Hexenzauber und Teufelsbrut
Mit „The Witch Spell“ schieben Bewitched einen der atmosphärischsten Songs des Albums nach. Der Titel deutet bereits an, dass es hier weniger um reine Geschwindigkeit als um Beschwörung geht. Der Song wirkt wie ein magischer Zirkel, in dem Wiederholung, Rhythmus und dunkle Stimmung wichtiger sind als permanentes Tempo. Textlich bewegt sich das Stück im Bereich von Hexerei, Zauberformel und ritueller Kontrolle. Das ist nicht subtil, aber konsequent. Gerade durch diese Direktheit erhält der Song seinen Reiz. Die Musik nimmt etwas Druck heraus, wird dafür schwerer und finsterer. So entsteht eine kurze, aber wirkungsvolle Atempause innerhalb eines Albums, das sonst kaum Luft lässt.

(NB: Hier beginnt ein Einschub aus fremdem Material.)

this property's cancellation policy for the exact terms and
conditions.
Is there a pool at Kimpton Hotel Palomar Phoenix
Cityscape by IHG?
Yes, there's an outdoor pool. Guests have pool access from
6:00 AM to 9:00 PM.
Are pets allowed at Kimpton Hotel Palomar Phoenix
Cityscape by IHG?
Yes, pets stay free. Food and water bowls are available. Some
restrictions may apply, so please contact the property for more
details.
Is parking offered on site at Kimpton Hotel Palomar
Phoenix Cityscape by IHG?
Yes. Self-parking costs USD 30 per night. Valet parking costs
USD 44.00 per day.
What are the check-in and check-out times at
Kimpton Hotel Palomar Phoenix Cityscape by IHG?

„Those Of The Devil Born“ knüpft thematisch daran an und formuliert die satanische Identität beinahe als Zugehörigkeitsgefühl. Der Titel lässt sich als Selbstbeschreibung einer Gemeinschaft lesen, die nicht erlöst werden will, sondern sich bewusst auf die Seite des Verbotenen stellt. Hier liegt die eigentliche Bedeutung vieler Texte auf „Diabolical Death Mass“: Sie erzählen nicht von individueller Selbstfindung, sondern von kultischer Gegenidentität. Bewitched machen aus dem Teuflischen ein Banner, unter dem sich Metal-Tradition, Provokation und Szene-Mythos versammeln. Musikalisch ist das Stück wieder rasend, kantig und mit genug melodischem Griff versehen, um nicht im bloßen Geballer zu verschwinden.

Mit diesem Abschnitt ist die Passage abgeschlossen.